For everyone under age 55, Ryan's Medicare system would look starkly different from the current system, where the government pays health care providers. Under the plan, seniors would receive a fixed amount of money, also called a "premium support payment," which is essentially a subsidy or a voucher. Americans would have the option of using that money to buy private health insurance or enroll in Medicare. If a health plan cost more than the government contributed, seniors would have to pay the difference. Additionally, the Ryan would gradually lift the Medicare eligibility age from 65 to 67 by 2034.
The reasoning behind the Ryan plan is that seniors will wisely shop for the cheapest plans, and as a result competition among insurers would push down health care costs for everyone. According to the CBO, under the Ryan plan the average Medicare participant is likely to pay an additional $1,200 and $2,400 a year, unless health care costs rise much more slowly.
CBO also said that both the Ryan plan and current law could lead to "reduced access to health care; diminished quality of care; increased efficiency of health care delivery; less investment in new, high-cost technologies; or some combination of those outcomes. In addition, beneficiaries might face higher costs, which could in turn reinforce some of the other effects."

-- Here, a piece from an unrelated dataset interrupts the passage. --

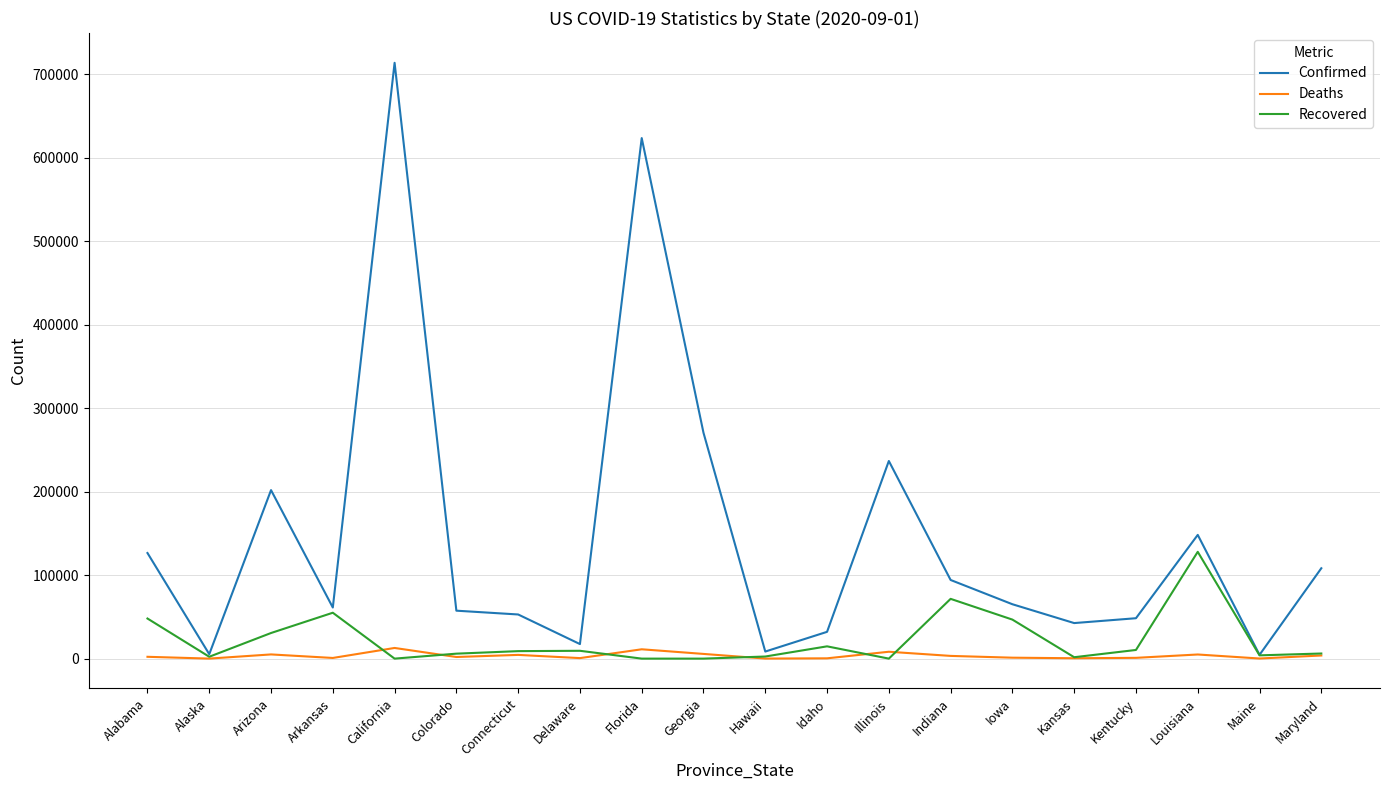

Is this an area chart (filled region under the line)?

No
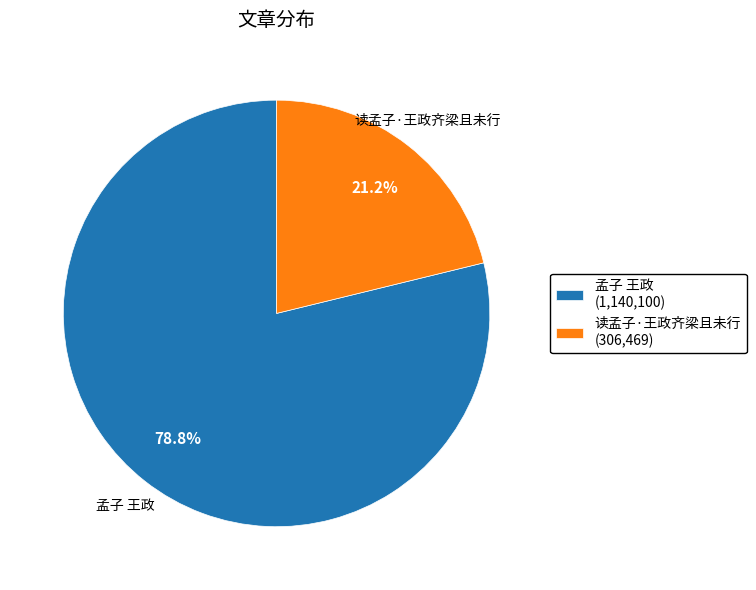

To the nearest percent, what portion does 读孟子·王政齐梁且未行 represent?

21%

Medicaid is a joint program between the federal government and U.S. states that provides healthcare for the poor and disabled and also includes a sister plan that pays for healthcare for children. Under the Ryan plan, Medicaid would be cut by about a third, and the program would be run primarily by states. The federal government would fund its share of the program as a block grant to states, which would be adjusted annually according to inflation and population growth. In turn, states would use the funds to provide services. Critics say that the states, which are already under fiscal pressure, would likely cut Medicaid.